Enter the population standard deviation, confidence level, and desired margin of error to calculate the required sample size to estimate a population mean.
Required Sample Size:
Understanding Sample Size Calculation for Mean
This calculator uses the following formula to determine the sample size required to estimate a population mean within a specified margin of error and confidence level:
$$ n = \frac{{Z^2 \cdot \sigma^2}}{{E^2}} $$
where:
- \( n \) = Sample size
- \( Z \) = Z-score associated with the confidence level
- \( \sigma \) = Population standard deviation
- \( E \) = Margin of error
Real-Life Example: Estimating Average Time Spent on a Website
Suppose a company wants to estimate the average time users spend on their website, with a 95% confidence level and a margin of error of 5 minutes.

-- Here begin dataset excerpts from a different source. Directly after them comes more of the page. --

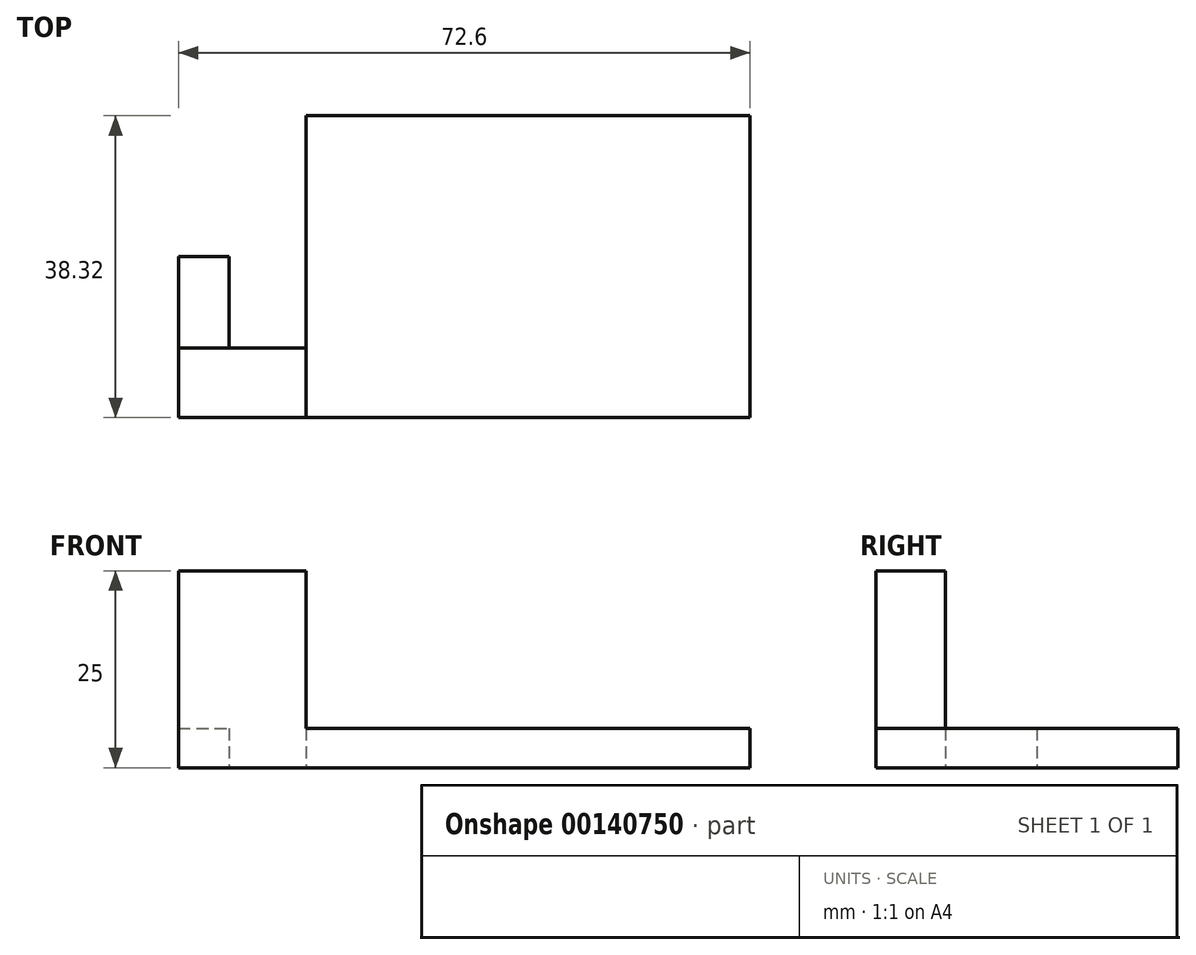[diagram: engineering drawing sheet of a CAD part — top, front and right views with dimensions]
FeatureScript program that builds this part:
annotation { "Feature Type Name" : "Feature", "Feature Type Description" : "" }
export const myFeature = defineFeature(function(context is Context, id is Id, definition is map)
    precondition{}
    {
        {
            var Q0;
            Q0=qCreatedBy(makeId("Top.planeOp"),FACE);
            var sketch = newSketch(context, id + "F0", { "sketchPlane" : qUnion([Q0])});
            skLineSegment(sketch, "E0.bottom", {"start": v(0, 0) * mm, "end": v(56.4, 0) * mm});
            skLineSegment(sketch, "E0.top", {"start": v(0, 38.32) * mm, "end": v(56.4, 38.32) * mm});
            skLineSegment(sketch, "E0.left", {"start": v(0, 0) * mm, "end": v(0, 38.32) * mm});
            skLineSegment(sketch, "E0.right", {"start": v(56.4, 0) * mm, "end": v(56.4, 38.32) * mm});
            skLineSegment(sketch, "E1.bottom", {"start": v(0, 0) * mm, "end": v(12.42, 0) * mm});
            skLineSegment(sketch, "E1.top", {"start": v(0, 38.32) * mm, "end": v(12.42, 38.32) * mm});
            skLineSegment(sketch, "E1.right", {"start": v(12.42, 0) * mm, "end": v(12.42, 38.32) * mm});
            skLineSegment(sketch, "E2.bottom", {"start": v(0, 0) * mm, "end": v(-16.19, 0) * mm});
            skLineSegment(sketch, "E2.top", {"start": v(0, 8.84) * mm, "end": v(-16.19, 8.84) * mm});
            skLineSegment(sketch, "E2.left", {"start": v(0, 0) * mm, "end": v(0, 8.84) * mm});
            skLineSegment(sketch, "E2.right", {"start": v(-16.19, 0) * mm, "end": v(-16.19, 8.84) * mm});
            skLineSegment(sketch, "E3.bottom", {"start": v(-9.77, 8.84) * mm, "end": v(-16.19, 8.84) * mm});
            skLineSegment(sketch, "E3.top", {"start": v(-9.77, 20.46) * mm, "end": v(-16.19, 20.46) * mm});
            skLineSegment(sketch, "E3.left", {"start": v(-9.77, 8.84) * mm, "end": v(-9.77, 20.46) * mm});
            skLineSegment(sketch, "E3.right", {"start": v(-16.19, 8.84) * mm, "end": v(-16.19, 20.46) * mm});
            skSolve(sketch);
        }
        {
            var Q0;
            Q0 = qSketchRegion(id + "F0", true);
            extrude(context, id + "F1", {"entities" : qUnion([Q0]), "depth" : 5 * mm});
        }
        {
            var Q0;
            Q0=makeQuery(id+"F0.imprint","IMPRINT",FACE,{"disambiguationData":[TD([[makeQuery(id+"F0.imprint","IMPRINT",EDGE,{"derivedFrom":sQuery(id+"F0.wireOp",EDGE,"E1.bottom")}),1.0]])]});
            var Q1;
            Q1=makeQuery(id+"F0.imprint","IMPRINT",FACE,{"disambiguationData":[TD([[makeQuery(id+"F0.imprint","IMPRINT",EDGE,{"derivedFrom":sQuery(id+"F0.wireOp",EDGE,"E2.bottom")}),-1.0]])]});
            var Q2;
            Q2=makeQuery(id+"F0.imprint","IMPRINT",FACE,{"disambiguationData":[TD([[makeQuery(id+"F0.imprint","IMPRINT",EDGE,{"derivedFrom":sQuery(id+"F0.wireOp",EDGE,"E3.bottom")}),-1.0]])]});
            extrude(context, id + "F2", {"entities" : qUnion([Q0, Q1, Q2]), "operationType" : NewBodyOperationType.ADD, "depth" : 25 * mm});
        }
    });
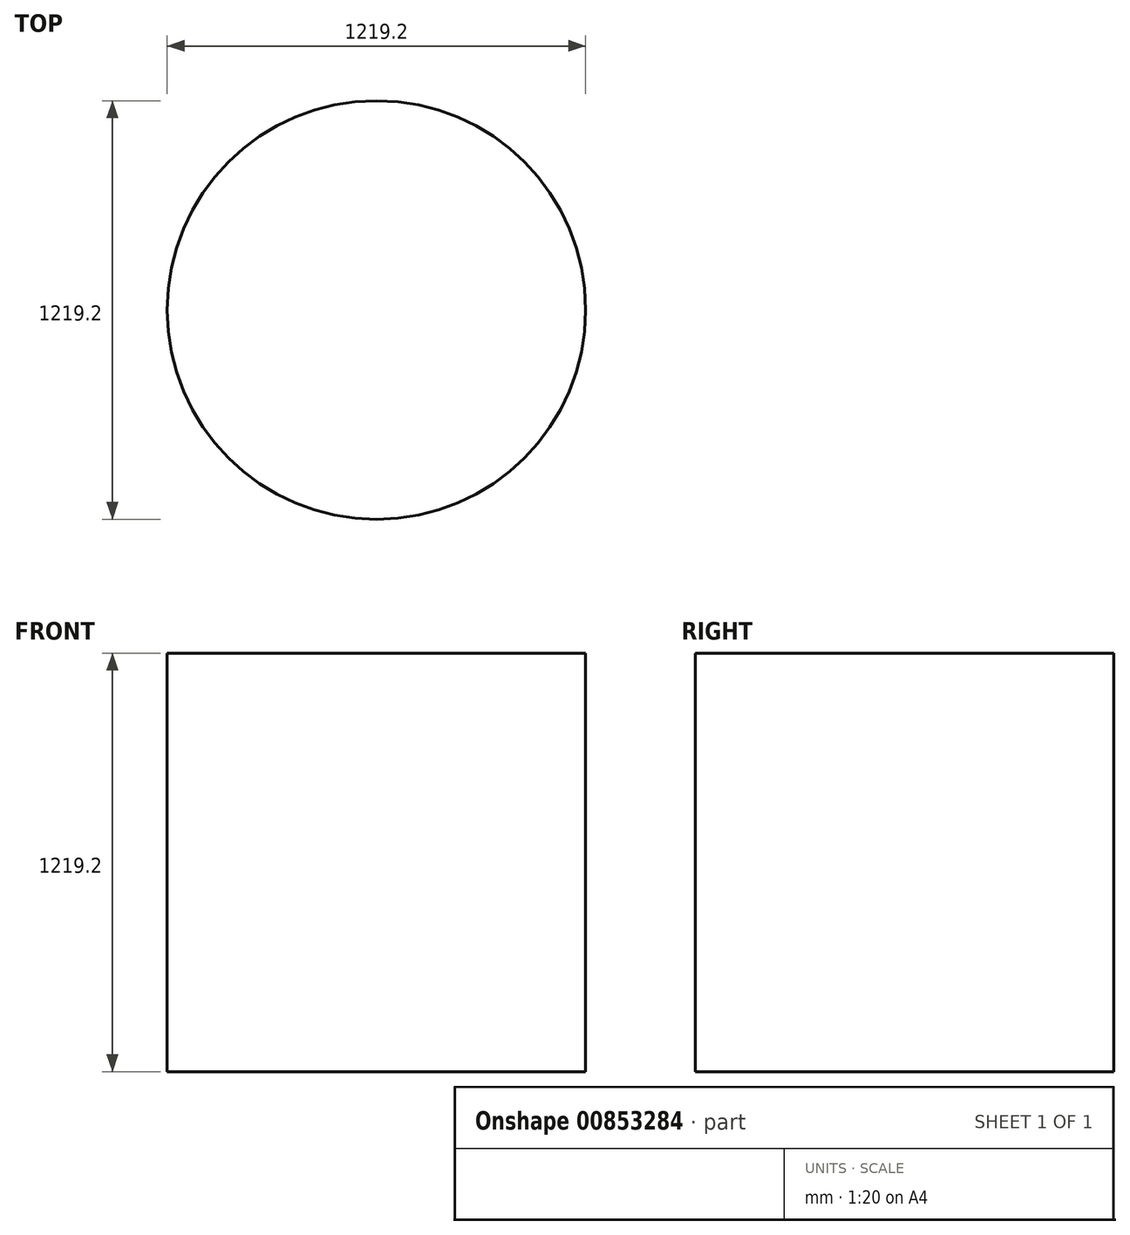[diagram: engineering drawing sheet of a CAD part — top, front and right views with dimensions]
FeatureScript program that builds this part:
annotation { "Feature Type Name" : "Feature", "Feature Type Description" : "" }
export const myFeature = defineFeature(function(context is Context, id is Id, definition is map)
    precondition{}
    {
        {
            var Q0;
            Q0=qCreatedBy(makeId("Top.planeOp"),FACE);
            var sketch = newSketch(context, id + "F0", { "sketchPlane" : qUnion([Q0])});
            skCircle(sketch, "E0", {"center": v(0, 0) * mm, "radius": 609.6 * mm});
            skSolve(sketch);
        }
        {
            var Q0;
            Q0 = qSketchRegion(id + "F0", true);
            extrude(context, id + "F1", {"entities" : qUnion([Q0]), "depth" : 1219.2 * mm, "offsetDistance" : 25.4 * mm});
        }
    });
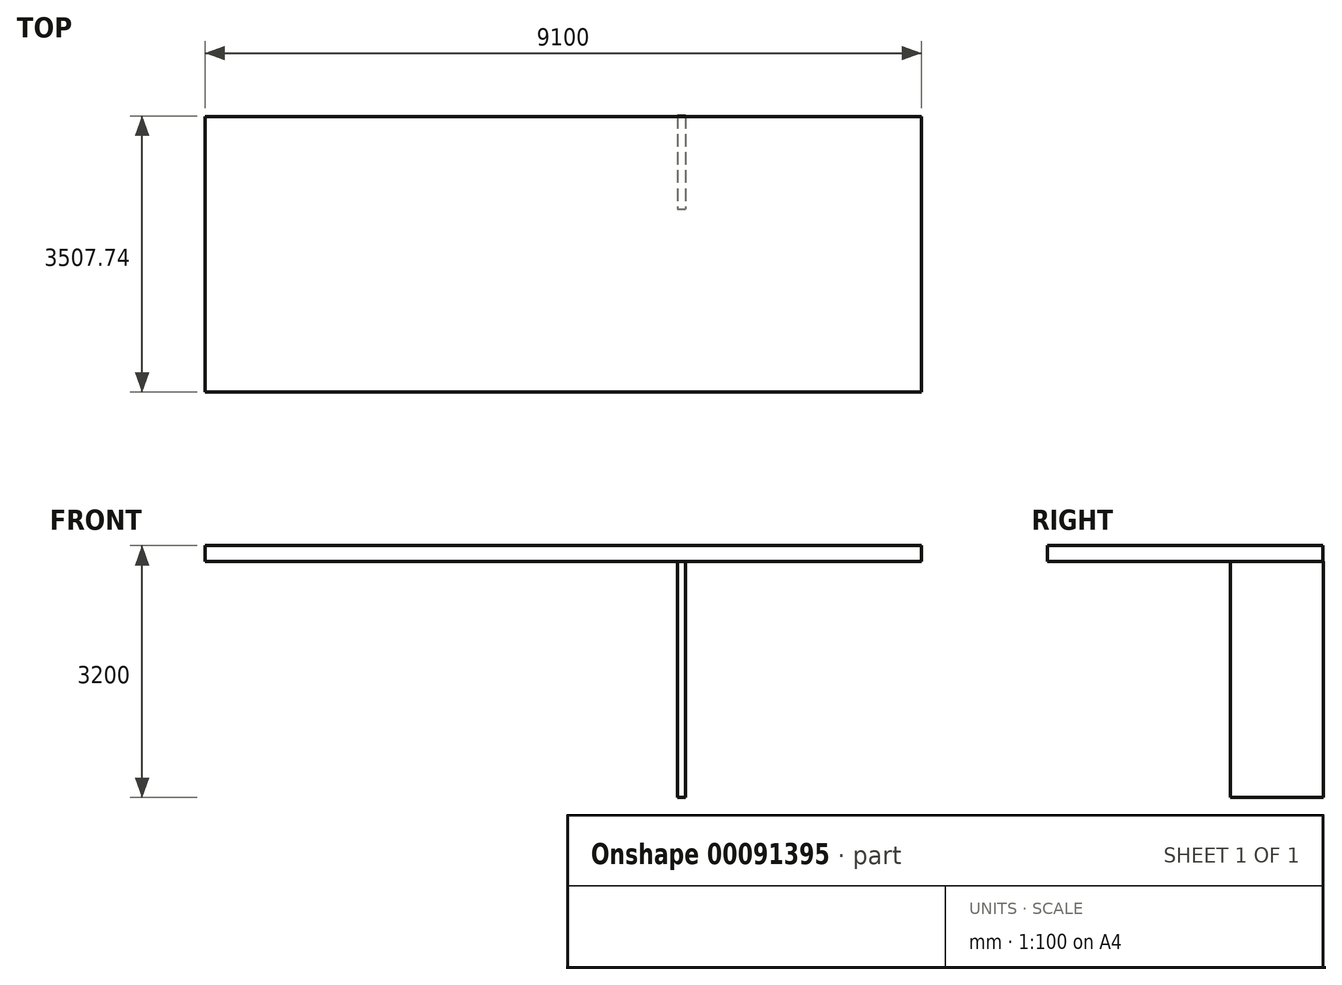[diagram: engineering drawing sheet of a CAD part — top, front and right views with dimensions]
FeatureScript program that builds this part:
annotation { "Feature Type Name" : "Feature", "Feature Type Description" : "" }
export const myFeature = defineFeature(function(context is Context, id is Id, definition is map)
    precondition{}
    {
        {
            var Q0;
            Q0=qCreatedBy(makeId("Top.planeOp"),FACE);
            var sketch = newSketch(context, id + "F0", { "sketchPlane" : qUnion([Q0])});
            skLineSegment(sketch, "E0.bottom", {"start": v(-3807.43, 2241.5) * mm, "end": v(5292.57, 2241.5) * mm});
            skLineSegment(sketch, "E0.top", {"start": v(-3807.43, -1258.5) * mm, "end": v(5292.57, -1258.5) * mm});
            skLineSegment(sketch, "E0.left", {"start": v(-3807.43, 2241.5) * mm, "end": v(-3807.43, -1258.5) * mm});
            skLineSegment(sketch, "E0.right", {"start": v(5292.57, 2241.5) * mm, "end": v(5292.57, -1258.5) * mm});
            skSolve(sketch);
        }
        {
            var Q0;
            Q0=qSketchRegion(id+"F0",true);
            extrude(context, id + "F1", {"entities" : qUnion([Q0]), "depth" : 200 * mm});
        }
        {
            var Q0;
            Q0=qCreatedBy(makeId("Top.planeOp"),FACE);
            var sketch = newSketch(context, id + "F2", { "sketchPlane" : qUnion([Q0])});
            skLineSegment(sketch, "E1.bottom", {"start": v(2190.64, 2249.25) * mm, "end": v(2298.12, 2249.25) * mm});
            skLineSegment(sketch, "E1.top", {"start": v(2190.64, 1068.2) * mm, "end": v(2298.12, 1068.2) * mm});
            skLineSegment(sketch, "E1.left", {"start": v(2190.64, 2249.25) * mm, "end": v(2190.64, 1068.2) * mm});
            skLineSegment(sketch, "E1.right", {"start": v(2298.12, 2249.25) * mm, "end": v(2298.12, 1068.2) * mm});
            skSolve(sketch);
        }
        {
            var Q0;
            Q0 = qSketchRegion(id + "F2", true);
            extrude(context, id + "F3", {"entities" : qUnion([Q0]), "oppositeDirection" : true, "depth" : 3000 * mm});
        }
    });
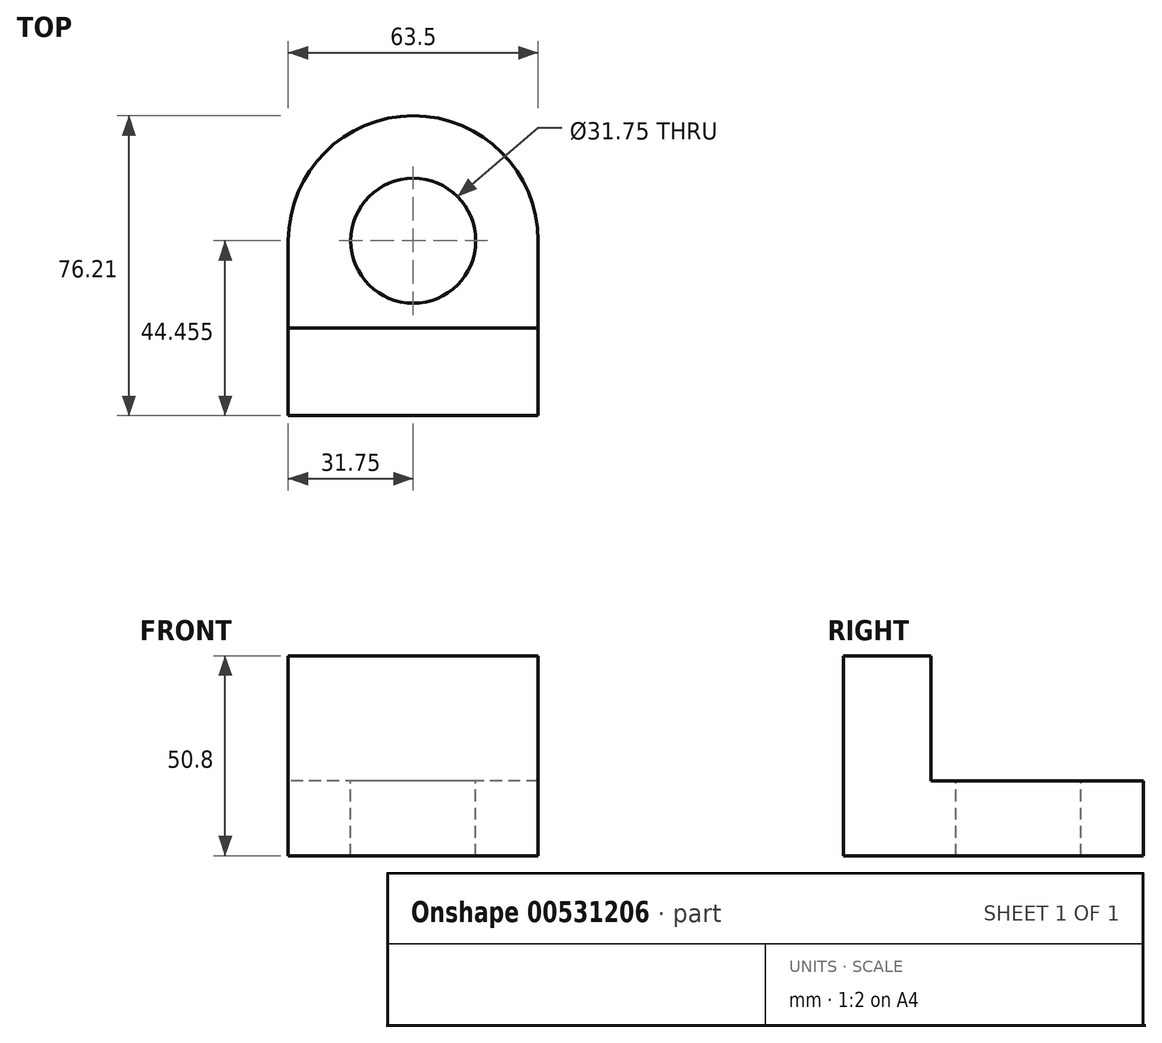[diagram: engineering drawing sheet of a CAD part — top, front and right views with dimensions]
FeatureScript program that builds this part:
annotation { "Feature Type Name" : "Feature", "Feature Type Description" : "" }
export const myFeature = defineFeature(function(context is Context, id is Id, definition is map)
    precondition{}
    {
        {
            var Q0;
            Q0=qCreatedBy(makeId("Top.planeOp"),FACE);
            var sketch = newSketch(context, id + "F0", { "sketchPlane" : qUnion([Q0])});
            skLineSegment(sketch, "E0.bottom", {"start": v(31.75, -22.23) * mm, "end": v(-31.75, -22.23) * mm});
            skLineSegment(sketch, "E0.top", {"start": v(31.75, 22.22) * mm, "end": v(-31.75, 22.22) * mm});
            skLineSegment(sketch, "E0.left", {"start": v(31.75, -22.23) * mm, "end": v(31.75, 22.22) * mm});
            skLineSegment(sketch, "E0.right", {"start": v(-31.75, -22.23) * mm, "end": v(-31.75, 22.22) * mm});
            skPoint(sketch, "E0.middle", {"position": v(0, 0) * mm});
            skArc(sketch, "E1", {"start": v(-31.75, 22.23) * mm, "mid": v(0, 53.98) * mm, "end": v(31.75, 22.22) * mm});
            skSolve(sketch);
        }
        {
            var Q0;
            Q0 = qSketchRegion(id + "F0", true);
            extrude(context, id + "F1", {"entities" : qUnion([Q0]), "depth" : 19.05 * mm, "offsetDistance" : 25.4 * mm});
        }
        {
            var Q0;
            Q0=makeQuery(id+"F1.opExtrude","CAP_FACE",FACE,{"disambiguationData":[OSD([sQuery(id+"F0.wireOp",EDGE,"E0.bottom"),sQuery(id+"F0.wireOp",EDGE,"E0.left"),sQuery(id+"F0.wireOp",EDGE,"E0.right"),sQuery(id+"F0.wireOp",EDGE,"E1")])],"isStart":false});
            var sketch = newSketch(context, id + "F2", { "sketchPlane" : qUnion([Q0])});
            skCircle(sketch, "E2", {"center": v(0, 22.23) * mm, "radius": 15.88 * mm});
            skSolve(sketch);
        }
        {
            var Q0;
            Q0=makeQuery(id+"F2.imprint","IMPRINT",FACE,{"disambiguationData":[TD([[makeQuery(id+"F2.imprint","IMPRINT",EDGE,{"derivedFrom":sQuery(id+"F2.wireOp",EDGE,"E2")}),1.0]])]});
            extrude(context, id + "F3", {"entities" : qUnion([Q0]), "operationType" : NewBodyOperationType.REMOVE, "oppositeDirection" : true, "depth" : 25.4 * mm, "offsetDistance" : 25.4 * mm});
        }
        {
            var Q0;
            Q0=qCreatedBy(makeId("Top.planeOp"),FACE);
            var sketch = newSketch(context, id + "F4", { "sketchPlane" : qUnion([Q0])});
            skLineSegment(sketch, "E3.bottom", {"start": v(-31.75, -22.23) * mm, "end": v(31.75, -22.23) * mm});
            skLineSegment(sketch, "E3.top", {"start": v(-31.75, 0) * mm, "end": v(31.75, 0) * mm});
            skLineSegment(sketch, "E3.left", {"start": v(-31.75, -22.23) * mm, "end": v(-31.75, 0) * mm});
            skLineSegment(sketch, "E3.right", {"start": v(31.75, -22.23) * mm, "end": v(31.75, 0) * mm});
            skSolve(sketch);
        }
        {
            var Q0;
            Q0 = qSketchRegion(id + "F4", true);
            extrude(context, id + "F5", {"entities" : qUnion([Q0]), "operationType" : NewBodyOperationType.ADD, "depth" : 50.8 * mm, "offsetDistance" : 25.4 * mm});
        }
    });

Based on previous data, they estimate the population standard deviation is 10 minutes.
Here’s the step-by-step calculation:
- Step 1: Set the values: confidence level = 95%, margin of error = 5, standard deviation (σ) = 10.
- Step 2: Find the Z-score for a 95% confidence level (Z ≈ 1.96).
- Step 3: Use the formula:
$$ n = \frac{{(1.96)^2 \cdot (10)^2}}{{(5)^2}} = 15.37 $$
- Interpretation: The company would need a sample size of at least 16 people to estimate the average time within a 5-minute margin of error.